>>>>
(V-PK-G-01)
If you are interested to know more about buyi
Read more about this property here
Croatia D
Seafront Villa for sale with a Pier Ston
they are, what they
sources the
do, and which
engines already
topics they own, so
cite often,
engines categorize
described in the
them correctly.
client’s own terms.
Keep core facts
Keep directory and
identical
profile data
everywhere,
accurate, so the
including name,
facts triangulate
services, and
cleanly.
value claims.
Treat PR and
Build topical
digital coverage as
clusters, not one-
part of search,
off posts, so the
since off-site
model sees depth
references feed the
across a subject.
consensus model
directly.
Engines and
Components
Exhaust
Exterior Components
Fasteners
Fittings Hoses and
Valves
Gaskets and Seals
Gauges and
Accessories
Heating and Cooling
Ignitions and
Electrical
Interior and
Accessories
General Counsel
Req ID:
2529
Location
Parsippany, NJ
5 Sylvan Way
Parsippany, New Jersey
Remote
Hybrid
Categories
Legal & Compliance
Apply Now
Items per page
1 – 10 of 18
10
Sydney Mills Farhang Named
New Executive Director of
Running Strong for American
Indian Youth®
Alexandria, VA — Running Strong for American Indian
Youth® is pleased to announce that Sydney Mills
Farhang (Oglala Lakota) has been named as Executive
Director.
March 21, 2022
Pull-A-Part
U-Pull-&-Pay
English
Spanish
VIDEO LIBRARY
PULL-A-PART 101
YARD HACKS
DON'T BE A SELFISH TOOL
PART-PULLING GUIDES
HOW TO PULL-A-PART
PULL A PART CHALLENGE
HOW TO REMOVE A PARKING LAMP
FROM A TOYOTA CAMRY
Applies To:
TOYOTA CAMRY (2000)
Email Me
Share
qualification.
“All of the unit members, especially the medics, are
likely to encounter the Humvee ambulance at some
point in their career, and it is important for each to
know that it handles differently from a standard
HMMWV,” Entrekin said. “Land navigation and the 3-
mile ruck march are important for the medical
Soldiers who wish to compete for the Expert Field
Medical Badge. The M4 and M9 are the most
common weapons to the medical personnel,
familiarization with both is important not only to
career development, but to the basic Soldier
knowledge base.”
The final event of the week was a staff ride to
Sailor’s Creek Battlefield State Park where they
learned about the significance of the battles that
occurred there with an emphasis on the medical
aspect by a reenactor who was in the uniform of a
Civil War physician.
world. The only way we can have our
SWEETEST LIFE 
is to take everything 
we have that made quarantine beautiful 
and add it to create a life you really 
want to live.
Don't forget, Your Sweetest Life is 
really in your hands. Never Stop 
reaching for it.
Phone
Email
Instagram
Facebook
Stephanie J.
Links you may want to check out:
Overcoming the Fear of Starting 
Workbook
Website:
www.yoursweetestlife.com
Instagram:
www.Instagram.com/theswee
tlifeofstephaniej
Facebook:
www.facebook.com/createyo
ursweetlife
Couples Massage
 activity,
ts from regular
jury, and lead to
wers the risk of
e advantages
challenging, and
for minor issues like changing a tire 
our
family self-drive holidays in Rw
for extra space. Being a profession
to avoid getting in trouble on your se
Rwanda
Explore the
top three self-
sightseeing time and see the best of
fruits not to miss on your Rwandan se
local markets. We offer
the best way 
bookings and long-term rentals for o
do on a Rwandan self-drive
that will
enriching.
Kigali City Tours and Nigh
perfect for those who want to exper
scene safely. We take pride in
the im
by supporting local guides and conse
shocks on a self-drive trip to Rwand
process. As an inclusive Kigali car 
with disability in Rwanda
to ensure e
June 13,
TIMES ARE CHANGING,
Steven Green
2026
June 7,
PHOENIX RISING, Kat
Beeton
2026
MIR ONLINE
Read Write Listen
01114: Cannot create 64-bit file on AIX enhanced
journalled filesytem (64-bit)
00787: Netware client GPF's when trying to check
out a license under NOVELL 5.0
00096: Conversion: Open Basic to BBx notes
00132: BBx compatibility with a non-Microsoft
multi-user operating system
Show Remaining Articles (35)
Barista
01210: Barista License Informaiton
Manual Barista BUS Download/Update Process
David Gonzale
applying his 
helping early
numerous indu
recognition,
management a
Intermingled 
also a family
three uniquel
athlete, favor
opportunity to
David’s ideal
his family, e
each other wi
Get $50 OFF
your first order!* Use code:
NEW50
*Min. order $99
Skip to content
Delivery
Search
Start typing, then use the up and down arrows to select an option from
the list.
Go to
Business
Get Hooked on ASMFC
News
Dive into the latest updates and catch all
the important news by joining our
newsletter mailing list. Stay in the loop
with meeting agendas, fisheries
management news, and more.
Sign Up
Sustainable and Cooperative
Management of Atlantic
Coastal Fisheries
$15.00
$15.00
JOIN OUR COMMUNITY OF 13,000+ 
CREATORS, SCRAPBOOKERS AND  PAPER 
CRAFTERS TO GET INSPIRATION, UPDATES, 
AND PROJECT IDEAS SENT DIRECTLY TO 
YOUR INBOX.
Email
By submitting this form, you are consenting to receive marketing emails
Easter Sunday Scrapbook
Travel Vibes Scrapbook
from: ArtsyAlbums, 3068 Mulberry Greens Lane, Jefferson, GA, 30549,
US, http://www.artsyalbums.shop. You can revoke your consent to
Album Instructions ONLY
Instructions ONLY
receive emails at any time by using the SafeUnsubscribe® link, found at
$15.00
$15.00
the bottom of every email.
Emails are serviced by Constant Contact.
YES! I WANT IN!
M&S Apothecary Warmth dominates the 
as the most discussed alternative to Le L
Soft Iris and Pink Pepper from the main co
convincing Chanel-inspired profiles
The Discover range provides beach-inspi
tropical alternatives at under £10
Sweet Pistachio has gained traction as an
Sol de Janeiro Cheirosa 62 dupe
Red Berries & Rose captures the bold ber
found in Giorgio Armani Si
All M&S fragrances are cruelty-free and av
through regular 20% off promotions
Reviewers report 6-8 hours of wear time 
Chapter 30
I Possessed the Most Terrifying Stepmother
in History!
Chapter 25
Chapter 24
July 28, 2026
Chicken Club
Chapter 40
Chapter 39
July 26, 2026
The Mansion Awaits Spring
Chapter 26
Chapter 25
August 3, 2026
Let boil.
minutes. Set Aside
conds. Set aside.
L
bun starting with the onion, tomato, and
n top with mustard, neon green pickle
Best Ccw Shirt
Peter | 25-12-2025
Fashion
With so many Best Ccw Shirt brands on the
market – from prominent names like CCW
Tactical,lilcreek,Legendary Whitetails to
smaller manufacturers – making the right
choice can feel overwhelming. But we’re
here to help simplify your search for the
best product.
<<<<
AIM OF THE TASK
Within the entries above, find each line where "local" appears; copy every one.

OUTPUT FOR THIS EXERCISE
local markets. We offer
by supporting local guides and conse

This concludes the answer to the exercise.